Para el escritor estadounidense David Foster Wallace muchos de los mejores relatos de Kafka, con frecuencia caracterizados como sórdidos y surreales, son en realidad esencialmente humorísticos: narraciones que evocan verdades simples pero fundamentales a través del uso literal de la metáfora, y que a la vez no dejan de comunicar información vital y difícil sobre el mundo creado para sus personajes. Su lectura, por eso, exige lo que en la ficción de Kafka le falta a la ley: criticidad y empatía. Foster Wallace dice que el valor de la literatura —y de leer a Kafka— es el de enseñar a leer e interpretar el mundo, su complejidad y sus absurdos. En Kafka, específicamente, el desafío es reconocer que contra esta autoridad —la Ley— gris, triste, ridícula y asustadora a la vez, hay una voz que ríe. Una voz que, además, ríe de todos los funcionarios de la ley escrita que no pueden ver más allá de sus dictámenes. ¿Cómo le explicas a alguien que un escritor de lo repetitivo y predecible es maravillosamente cómico? La literatura, la lectura, nos libra del yugo del significado denotativo y nos permite generar sentido de acuerdo al contexto. La gran ironía de Kafka es que la ley que en sus cuentos es una institución casi caníbal que no admite subjetividad, fuera de ellos tampoco podría interpretar o entender sus relatos, incomprehensibles para quienes no saben leer lo figurado o lo metafórico.

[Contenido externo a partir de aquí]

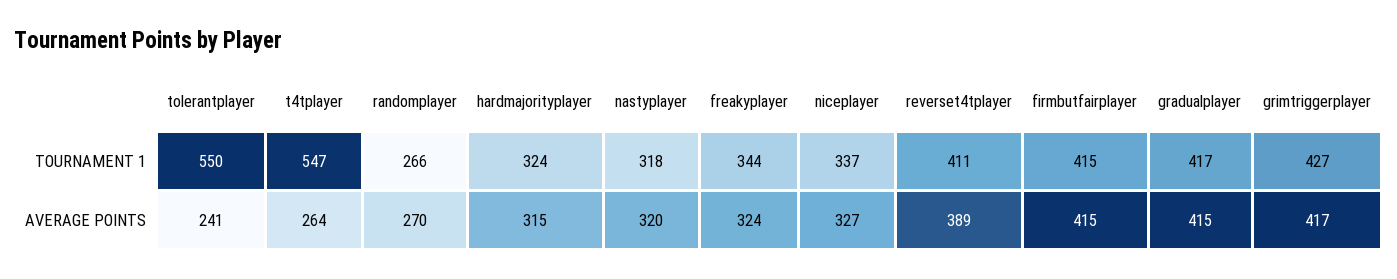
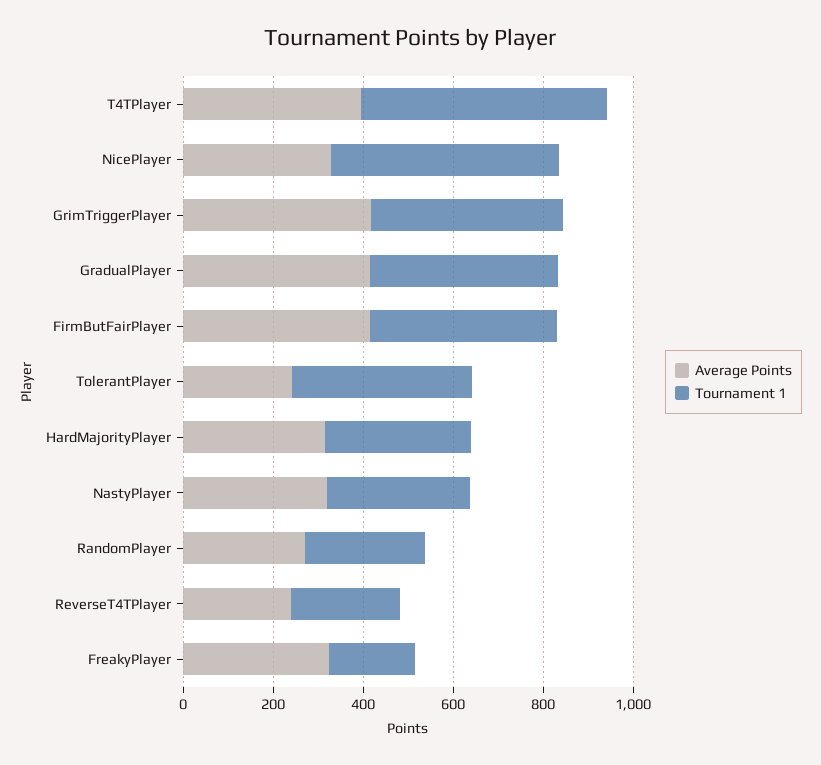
TOURNAMENT 1, tolerantplayer: 550 -> 400
TOURNAMENT 1, freakyplayer: 344 -> 200
TOURNAMENT 1, niceplayer: 337 -> 500
TOURNAMENT 1, reverset4tplayer: 411 -> 250
AVERAGE POINTS, t4tplayer: 264 -> 400
AVERAGE POINTS, reverset4tplayer: 389 -> 250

El legado de Correa es, de muchas maneras, el legado de la literalidad. Ya sea la imagen de los nueve ancianos en el banquillo de los acusados, o la victimización de Correa por un artículo que utiliza supuestos argumentativos para criticar una falacia lógica —lo cierto es que el suyo y el de sus protegidos fue el discurso asfixiante y opresivo del que Kafka nos advirtió. No es solamente falta de sentido del humor, sino un profundo desprecio por la lectura —la interpretación— del mundo. Al no poder leer, ni comprender lo connotativo, lo que se expresa más allá de la regla inmediata, el diálogo con el otro es imposible. La ley kafkiana no se pregunta nada más que lo dictaminado desde arriba.

El cumpleaños de Kafka coincidencialmente fue una fecha en el Ecuador para recordar todo lo absurdo que ha marcado el aparato judicial en nuestro país, la arbitrariedad ciega y literal que lo caracterizó. Sin embargo, tanto en el caso de Pallares como de Pólit las patas chuecas del insecto kafkiano se van enterrando con esfuerzo, lentamente. La trama, en este caso, retrata un aparato judicial apenas en recuperación de la hegemonía de lo literal. Una trama para reír con ganas y cuidado.